### TASK OBJECTIVE:
Turn each non-blank line of the data below into an item of a numbered list, keeping the order. Leave the pictures out.

### DATA UNDER STUDY:
::::

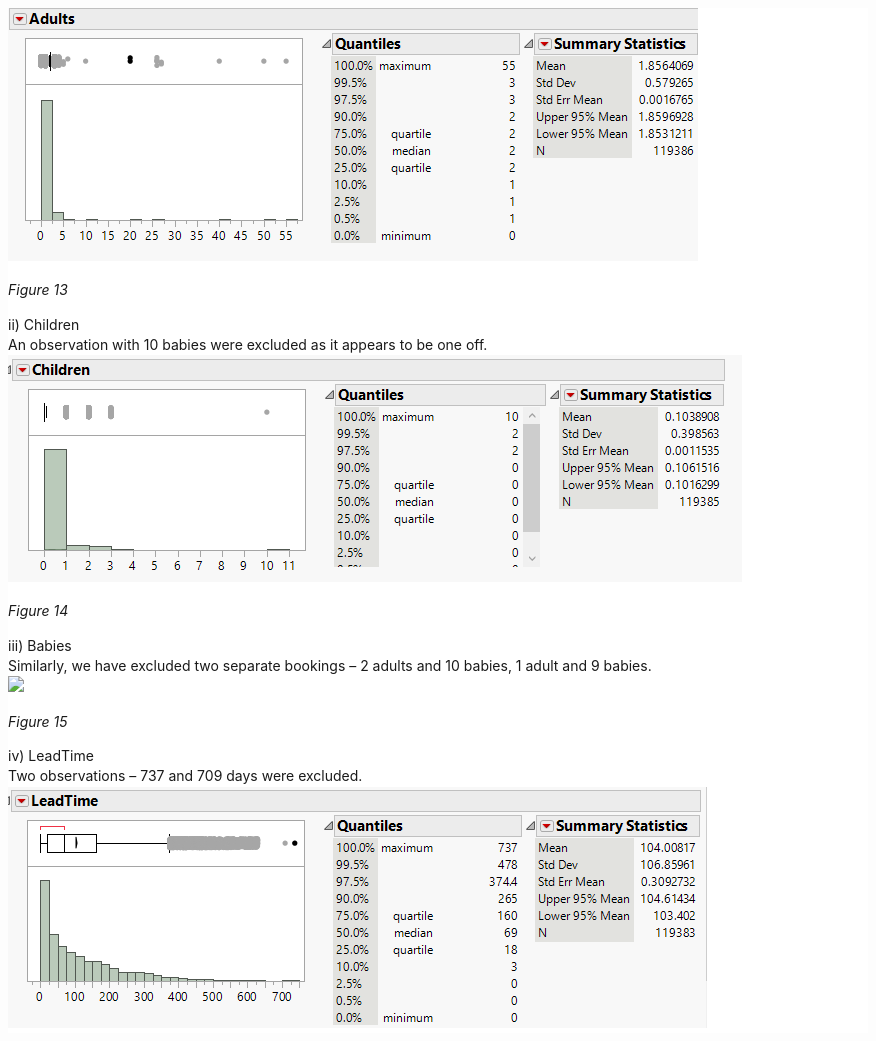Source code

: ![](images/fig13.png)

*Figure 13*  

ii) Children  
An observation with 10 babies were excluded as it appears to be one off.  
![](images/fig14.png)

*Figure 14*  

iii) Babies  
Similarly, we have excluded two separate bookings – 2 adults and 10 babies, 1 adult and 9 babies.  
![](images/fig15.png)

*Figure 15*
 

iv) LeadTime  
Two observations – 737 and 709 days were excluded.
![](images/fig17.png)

::::

### ANSWER SECTION:
1. Source code
2. : ![](images/fig13.png)
3. *Figure 13*  
4. ii) Children  
5. An observation with 10 babies were excluded as it appears to be one off.  
6. ![](images/fig14.png)
7. *Figure 14*  
8. iii) Babies  
9. Similarly, we have excluded two separate bookings – 2 adults and 10 babies, 1 adult and 9 babies.  
10. ![](images/fig15.png)
11. *Figure 15*
12. iv) LeadTime  
13. Two observations – 737 and 709 days were excluded.
14. ![](images/fig17.png)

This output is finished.